目的 —
下のレコードで文字列「offset」を含む行を数え、その数だけを答えよ。大文字と小文字は区別する。

入力データ —
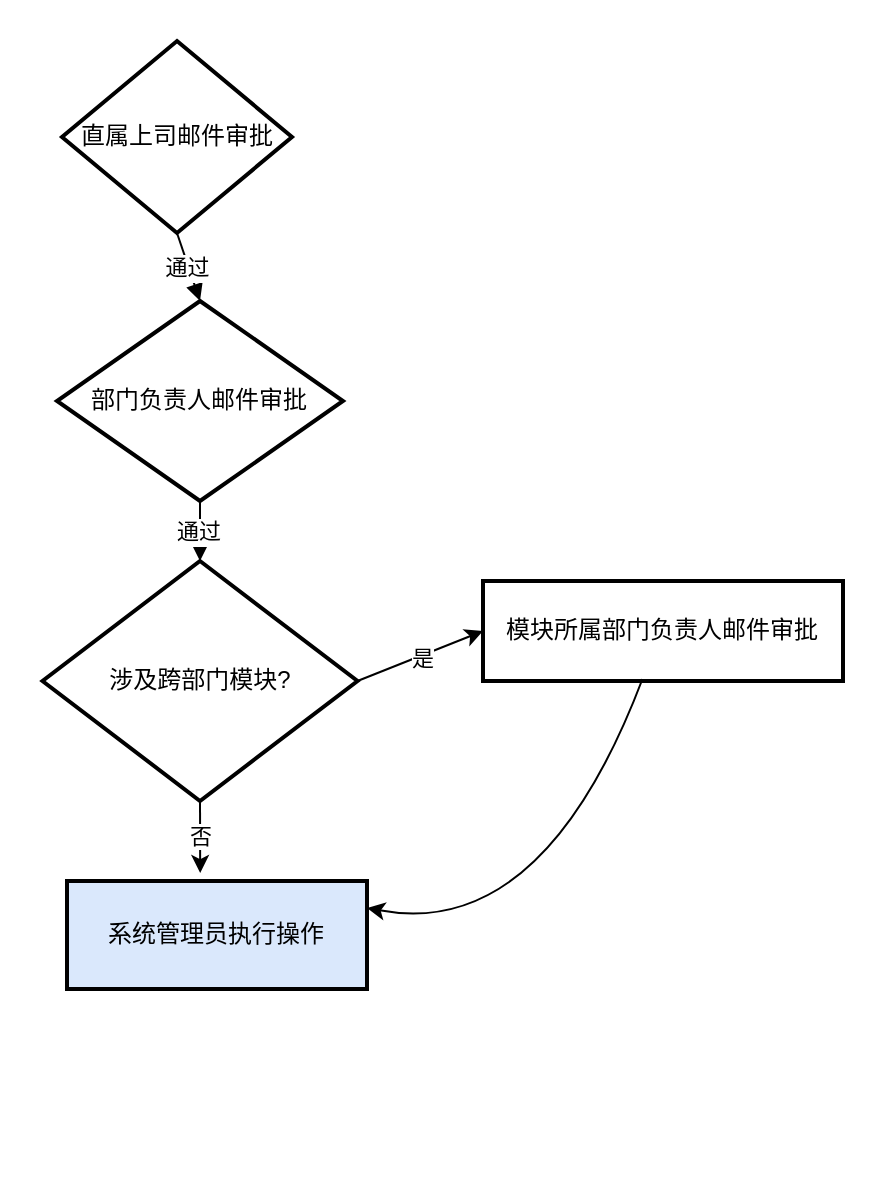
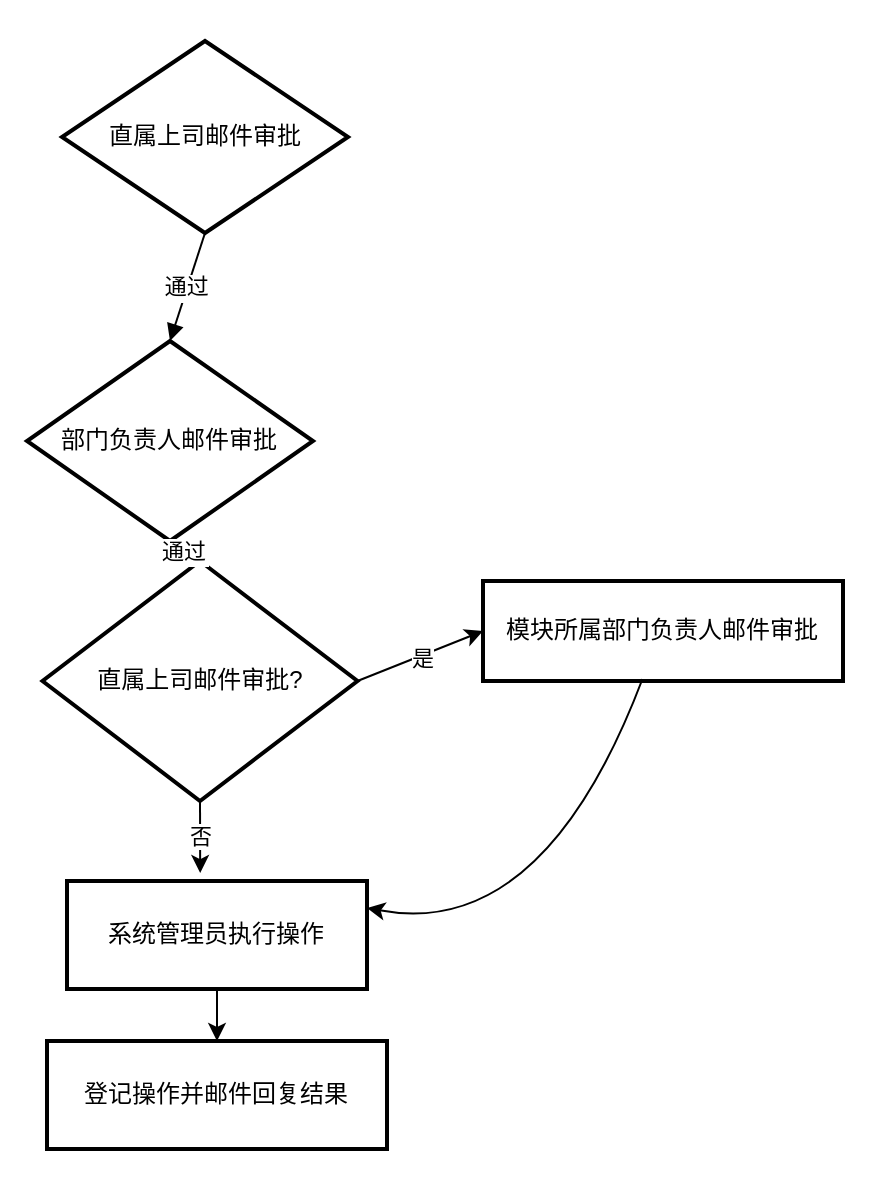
  <mxCell id="0" />
  <mxCell id="1" parent="0" />
- <mxCell id="2" value="直属上司邮件审批" style="rhombus;strokeWidth=2;whiteSpace=wrap;" vertex="1" parent="1"><mxGeometry x="30.5" y="20" width="115" height="96" as="geometry" /></mxCell>
- <mxCell id="3" value="部门负责人邮件审批" style="rhombus;strokeWidth=2;whiteSpace=wrap;" vertex="1" parent="1"><mxGeometry x="28" y="150" width="143" height="100" as="geometry" /></mxCell>
- <mxCell id="4" value="涉及跨部门模块?" style="rhombus;strokeWidth=2;whiteSpace=wrap;" vertex="1" parent="1"><mxGeometry x="20.75" y="280" width="157.5" height="120" as="geometry" /></mxCell>
+ <mxCell id="2" value="直属上司邮件审批" style="rhombus;strokeWidth=2;whiteSpace=wrap;" vertex="1" parent="1"><mxGeometry x="30.5" y="20" width="143" height="96" as="geometry" /></mxCell>
+ <mxCell id="3" value="部门负责人邮件审批" style="rhombus;strokeWidth=2;whiteSpace=wrap;" vertex="1" parent="1"><mxGeometry x="13" y="170" width="143" height="100" as="geometry" /></mxCell>
+ <mxCell id="4" value="直属上司邮件审批?" style="rhombus;strokeWidth=2;whiteSpace=wrap;" vertex="1" parent="1"><mxGeometry x="20.75" y="280" width="157.5" height="120" as="geometry" /></mxCell>
  <mxCell id="5" value="模块所属部门负责人邮件审批" style="whiteSpace=wrap;strokeWidth=2;" vertex="1" parent="1"><mxGeometry x="241" y="290" width="180" height="50" as="geometry" /></mxCell>
- <mxCell id="6" value="系统管理员执行操作" style="whiteSpace=wrap;strokeWidth=2;fillColor=#dae8fc;" vertex="1" parent="1"><mxGeometry x="33" y="440" width="150" height="54" as="geometry" /></mxCell>
+ <mxCell id="6" value="系统管理员执行操作" style="whiteSpace=wrap;strokeWidth=2;" vertex="1" parent="1"><mxGeometry x="33" y="440" width="150" height="54" as="geometry" /></mxCell>
+ <mxCell id="7" value="登记操作并邮件回复结果" style="whiteSpace=wrap;strokeWidth=2;" vertex="1" parent="1"><mxGeometry x="23" y="520" width="170" height="54" as="geometry" /></mxCell>
  <mxCell id="8" value="通过" style="curved=1;startArrow=none;endArrow=block;exitX=0.5;exitY=1;entryX=0.5;entryY=0;rounded=0;" edge="1" parent="1" source="2" target="3"><mxGeometry relative="1" as="geometry"><Array as="points" /></mxGeometry></mxCell>
  <mxCell id="9" value="通过" style="curved=1;startArrow=none;endArrow=block;exitX=0.5;exitY=1;entryX=0.5;entryY=0;rounded=0;" edge="1" parent="1" source="3" target="4"><mxGeometry relative="1" as="geometry"><Array as="points" /></mxGeometry></mxCell>
  <mxCell id="10" value="" style="endArrow=classic;html=1;rounded=0;exitX=1;exitY=0.5;exitDx=0;exitDy=0;entryX=0;entryY=0.5;entryDx=0;entryDy=0;" edge="1" parent="1" source="4" target="5"><mxGeometry width="50" height="50" relative="1" as="geometry"><mxPoint x="331" y="460" as="sourcePoint" /><mxPoint x="381" y="410" as="targetPoint" /></mxGeometry></mxCell>
  <mxCell id="11" value="是" style="edgeLabel;html=1;align=center;verticalAlign=middle;resizable=0;points=[];" vertex="1" connectable="0" parent="10"><mxGeometry x="-0.003" y="-1" relative="1" as="geometry"><mxPoint as="offset" /></mxGeometry></mxCell>
  <mxCell id="12" value="" style="endArrow=classic;html=1;rounded=0;exitX=0.5;exitY=1;exitDx=0;exitDy=0;entryX=0.444;entryY=-0.074;entryDx=0;entryDy=0;entryPerimeter=0;" edge="1" parent="1" source="4" target="6"><mxGeometry width="50" height="50" relative="1" as="geometry"><mxPoint x="331" y="560" as="sourcePoint" /><mxPoint x="381" y="510" as="targetPoint" /></mxGeometry></mxCell>
  <mxCell id="13" value="否" style="edgeLabel;html=1;align=center;verticalAlign=middle;resizable=0;points=[];" vertex="1" connectable="0" parent="12"><mxGeometry x="-0.027" relative="1" as="geometry"><mxPoint as="offset" /></mxGeometry></mxCell>
  <mxCell id="14" value="" style="curved=1;endArrow=classic;html=1;rounded=0;exitX=0.443;exitY=0.98;exitDx=0;exitDy=0;exitPerimeter=0;entryX=1;entryY=0.25;entryDx=0;entryDy=0;" edge="1" parent="1" source="5" target="6"><mxGeometry width="50" height="50" relative="1" as="geometry"><mxPoint x="331" y="660" as="sourcePoint" /><mxPoint x="381" y="610" as="targetPoint" /><Array as="points"><mxPoint x="271" y="470" /></Array></mxGeometry></mxCell>
+ <mxCell id="15" value="" style="endArrow=classic;html=1;rounded=0;exitX=0.5;exitY=1;exitDx=0;exitDy=0;entryX=0.5;entryY=0;entryDx=0;entryDy=0;" edge="1" parent="1" source="6" target="7"><mxGeometry width="50" height="50" relative="1" as="geometry"><mxPoint x="291" y="515" as="sourcePoint" /><mxPoint x="341" y="465" as="targetPoint" /></mxGeometry></mxCell>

演習の解答 —
2